On the 13th of each month, I write about a movie whose title contains the number 13.
Even if Yarris has embellished his story, though, the basic facts of it, reported in multiple news outlets, are more than amazing enough to justify this documentary. During his time in prison (primarily on death row), Yarris once escaped for 25 days (before turning himself back in), met and married an anti-death penalty activist, spent years advocating for DNA testing to exonerate himself, contracted diseases from poor prison health care, and eventually requested that his execution be expedited, literally months before that DNA evidence finally proved his innocence and he was set free. Sington films Yarris in a darkened, unspecified location, that at first looks like it could be a prison cell or meeting room (the opening title cards also seem to make it unclear whether Yarris is still in prison, for anyone -- like me -- not already familiar with his story).
This isn't just a 96-minute interview, though -- taking more than a few cues from Errol Morris, Sington uses select re-enactments, sound effects and arty close-ups of everyday objects to illustrate Yarris' accounts, and he structures the movie more like a narrative than a documentary, starting out with one of Yarris' most far-fetched stories (about a prisoner breaking triumphantly into song on a block where silence is strictly enforced) before doubling back at various times to fill in the details of the alleged crime that sent Yarris to death row and, finally, the abuse he suffered as a child that had a formative influence on his turn to drugs and crime. That last one comes off a bit like a cheap twist (and I am not a big fan of documentaries that withhold factual information for the sake of "plot twists"), but overall Sington (and Yarris, presumably) construct the movie very effectively, so that it's both suspenseful and emotionally wrenching, with the right amount of comic relief.

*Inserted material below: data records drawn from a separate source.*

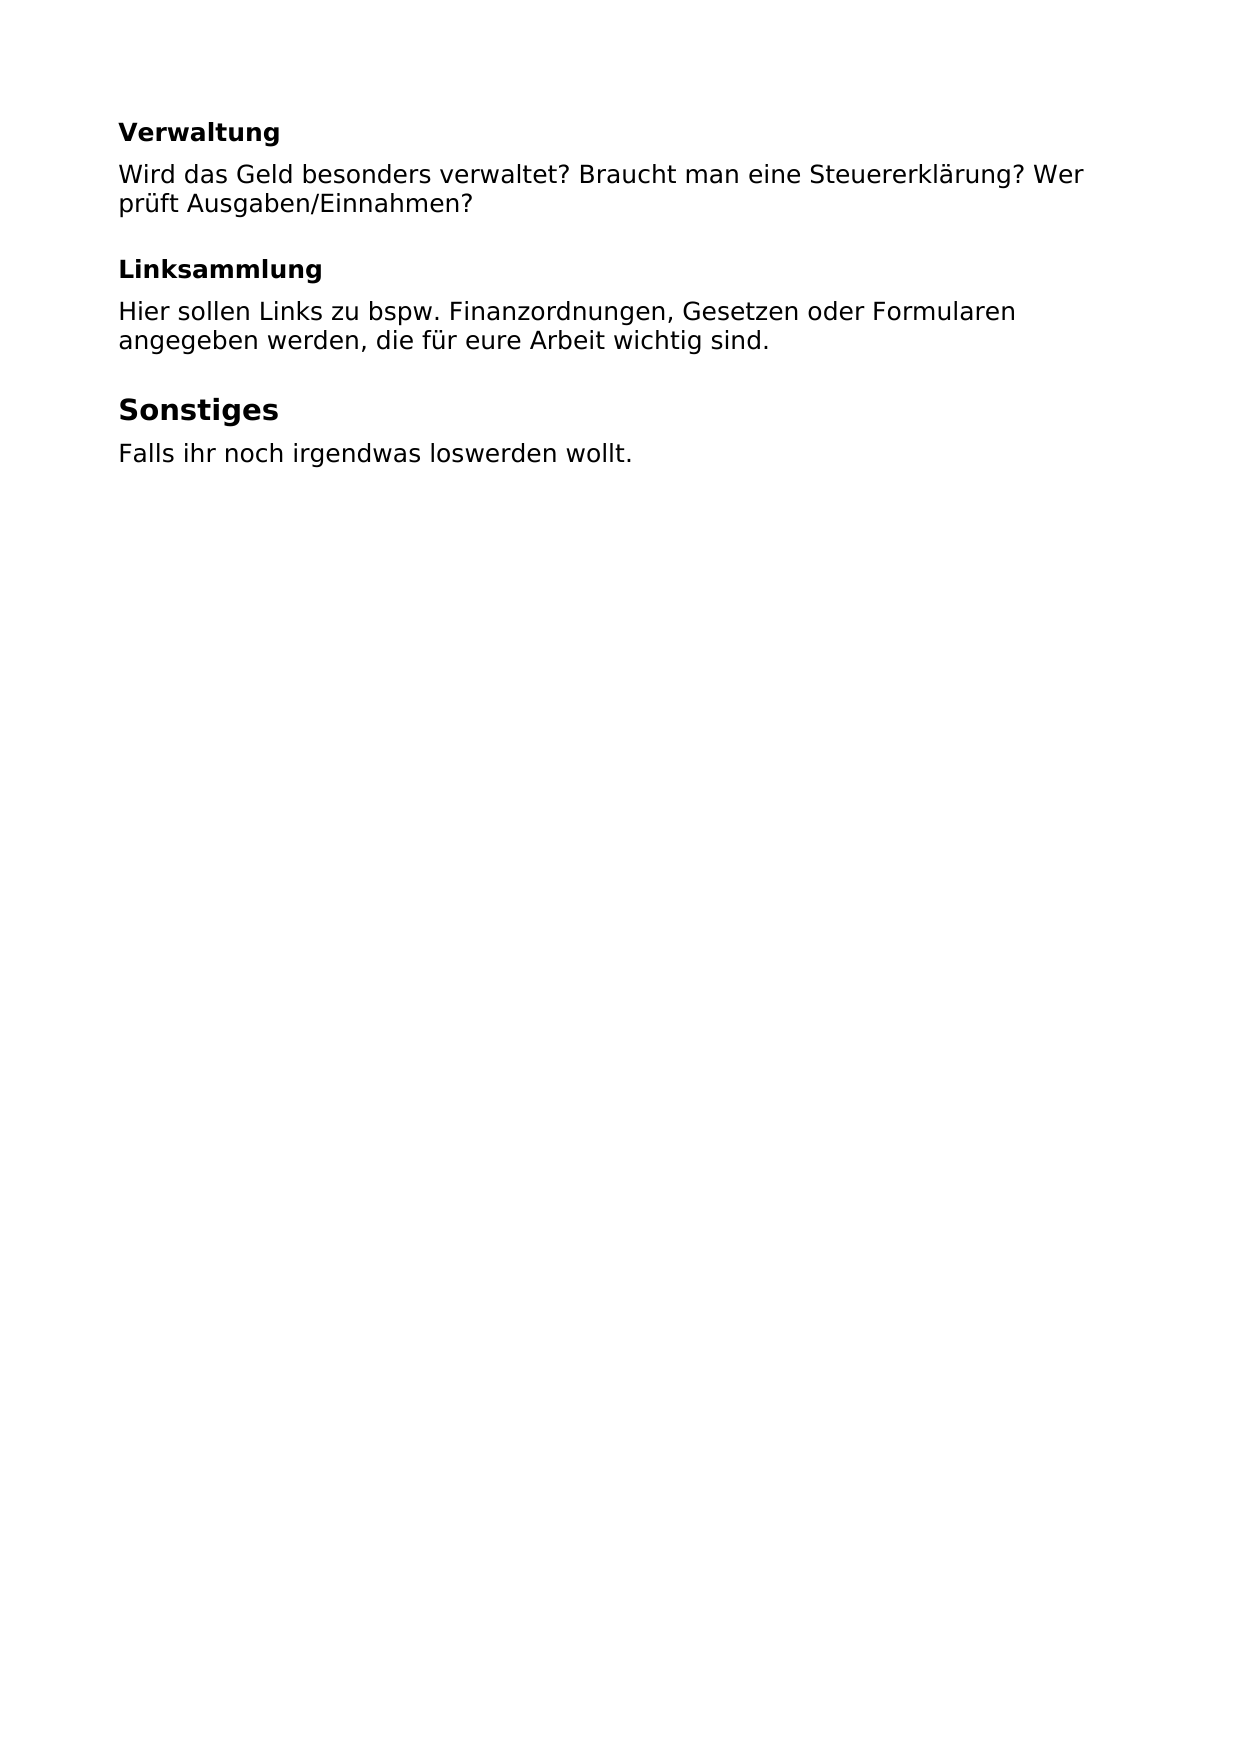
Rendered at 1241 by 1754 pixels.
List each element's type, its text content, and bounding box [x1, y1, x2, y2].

subtitle Sonstiges [118, 393, 1122, 427]
subtitle Verwaltung [118, 118, 1122, 147]
text Wird das Geld besonders verwaltet? Braucht man eine Steuererklärung? Wer prüft Ausgaben/Einnahmen? [118, 160, 1122, 218]
text Falls ihr noch irgendwas loswerden wollt. [118, 439, 1122, 469]
subtitle Linksammlung [118, 256, 1122, 285]
text Hier sollen Links zu bspw. Finanzordnungen, Gesetzen oder Formularen angegeben werden, die für eure Arbeit wichtig sind. [118, 297, 1122, 356]
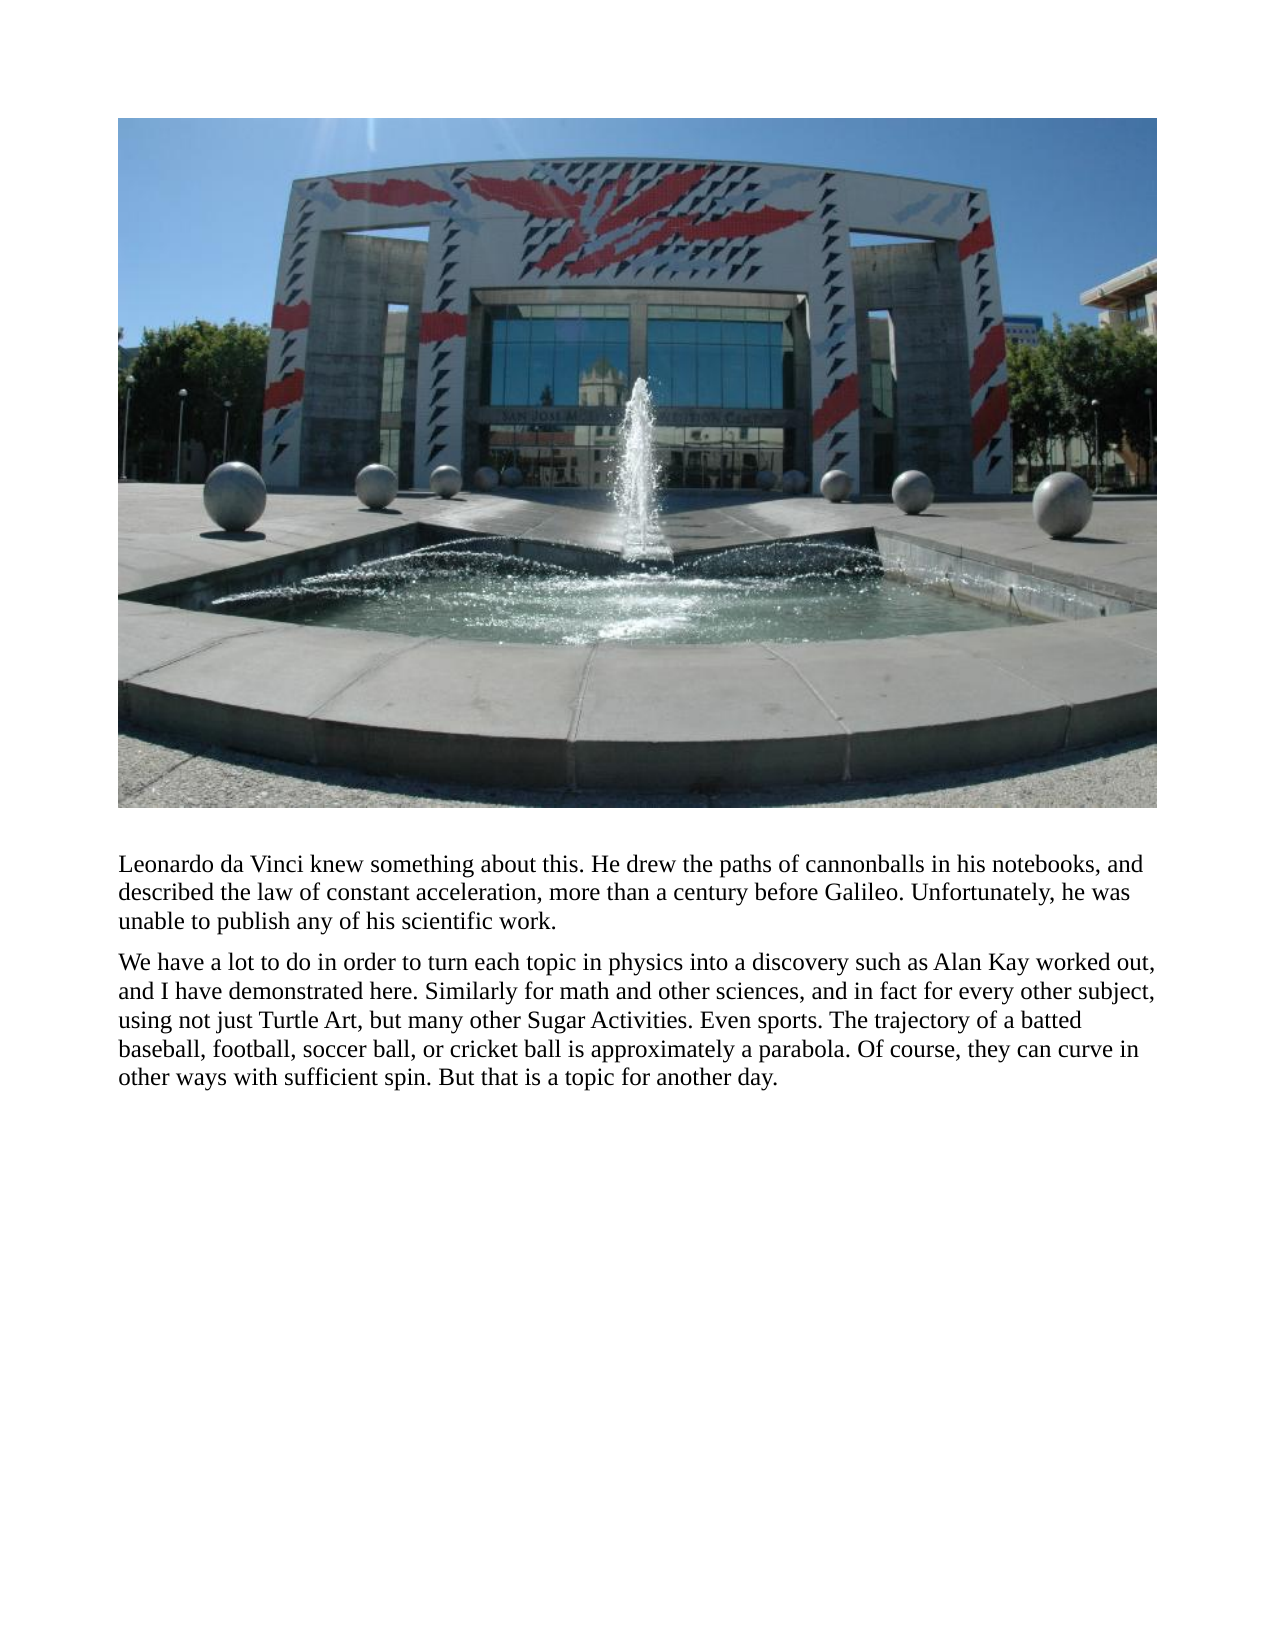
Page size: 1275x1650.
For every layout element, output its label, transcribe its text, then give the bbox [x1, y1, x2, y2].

text We have a lot to do in order to turn each topic in physics into a discovery such as Alan Kay worked out, and I have demonstrated here. Similarly for math and other sciences, and in fact for every other subject, using not just Turtle Art, but many other Sugar Activities. Even sports. The trajectory of a batted baseball, football, soccer ball, or cricket ball is approximately a parabola. Of course, they can curve in other ways with sufficient spin. But that is a topic for another day. [118, 947, 1157, 1091]
picture [118, 118, 1157, 808]
text Leonardo da Vinci knew something about this. He drew the paths of cannonballs in his notebooks, and described the law of constant acceleration, more than a century before Galileo. Unfortunately, he was unable to publish any of his scientific work. [118, 849, 1157, 935]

Yarris is a master storyteller, teasing out themes in each of his anecdotes (one of which provides the movie with its title) that make them sound like rehearsed, carefully crafted monologues. And given how much time he spent in prison, devouring hundreds of books, they might well be. Yarris professes his fondness for pulpy crime novels, and he seems to have fashioned himself into a character from an Elmore Leonard book, with a set of unlikely quirks and experiences and a strong, self-aware intellect. By creating such a cinematic, engrossing movie, Sington enables Yarris' self-mythologizing, but given how much the guy went through at the hands of a cruel and indifferent justice system, he can be forgiven a bit of hubris and self-aggrandizement.